An meiner Schule ja. Wir sind digital sehr weit entwickelt. In jedem Raum gibt es Smartboards. Es gibt Unterricht darüber, wie man mit Iserv und Medien umgeht. Wir haben keine Hausaufgaben, lernen eigenverantwortliches Arbeiten, „Eva“ genannt. Deshalb klappte das bei uns gut. Natürlich lernte man nicht so viel wie in der Schule, weil das nicht erprobt war. Aber jetzt hat man ja ein paar Mängel festgestellt, etwa, dass einige Lehrer nicht vorbereitet waren. Behebt man die, sollte das funktionieren.
Haben Sie als Gymnasiast nicht eine privilegierte Sicht?
Kann durchaus sein. Hier an den Gymnasien in Eimsbüttel haben die meisten WLAN zu Hause, einen ruhigen Platz, wo sie sich zurückziehen können. Natürlich gibt es auch Familien, wo das nicht so ist.

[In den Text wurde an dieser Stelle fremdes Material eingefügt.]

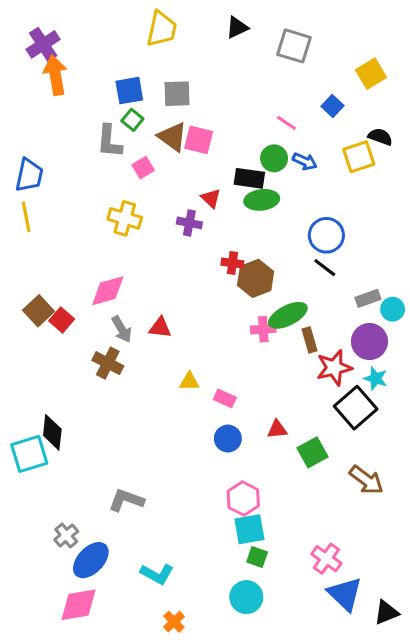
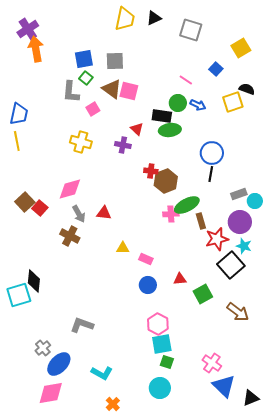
yellow trapezoid: (162, 29) -> (125, 19), moved
black line: (325, 268) -> (211, 174), turned 63

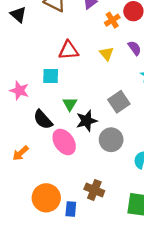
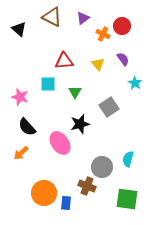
orange cross: (112, 20) -> (103, 34), turned -32
green triangle: (70, 104) -> (75, 92), moved
black semicircle: (43, 120) -> (27, 127), moved
gray circle: (111, 140) -> (102, 167), moved

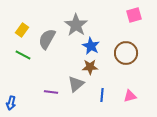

Da muss eine Lösung her, wie wir diese Schüler gut einbinden.
Verstehen Sie die Haltung des Schulsenators?
Es gab ein Gespräch mit dem Schulsenator vor zwei Wochen. Schülervertreter aus ganz Hamburg baten ihn um Hybridunterricht. Seine Ansicht war, die Schulen bleiben erst mal offen. Was man verstehen kann, da es kompliziert ist, alles zu organisieren. Logischerweise lernt man am besten in der Schule. Aber man kann nicht per se sagen, Schulen sind kein Ansteckungsort. Auch der Senator gab zu, dass man nicht sicher ist, weil die Gesundheitsämter nicht überall testen können. Es ist möglich, dass viele von uns Corona haben, es bei uns nicht ausbricht, weil wir jung sind, wir aber unsere Eltern anstecken.
Was wollen Sie tun, um Ihre Forderung durchzusetzen?

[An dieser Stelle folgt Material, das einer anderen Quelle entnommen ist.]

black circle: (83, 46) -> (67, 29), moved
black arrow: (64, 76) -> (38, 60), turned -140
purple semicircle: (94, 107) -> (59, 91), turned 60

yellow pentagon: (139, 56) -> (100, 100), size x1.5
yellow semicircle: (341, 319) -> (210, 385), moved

Wir gehen an die Presse und planen eine neue Stellungnahme. Wir wollen auch die Schülerkammer überzeugen, die den Draht zur Behörde hat.
Wären Proteste denkbar?
Mag sein. Aber darüber haben wir nicht gesprochen.
Freuen Sie sich auf die Weihnachtsferien.
Natürlich. Aber das hat nichts mit Schule zu tun, sondern, dass ich Weihnachten toll finde. Eine Pause ist auch mal schön.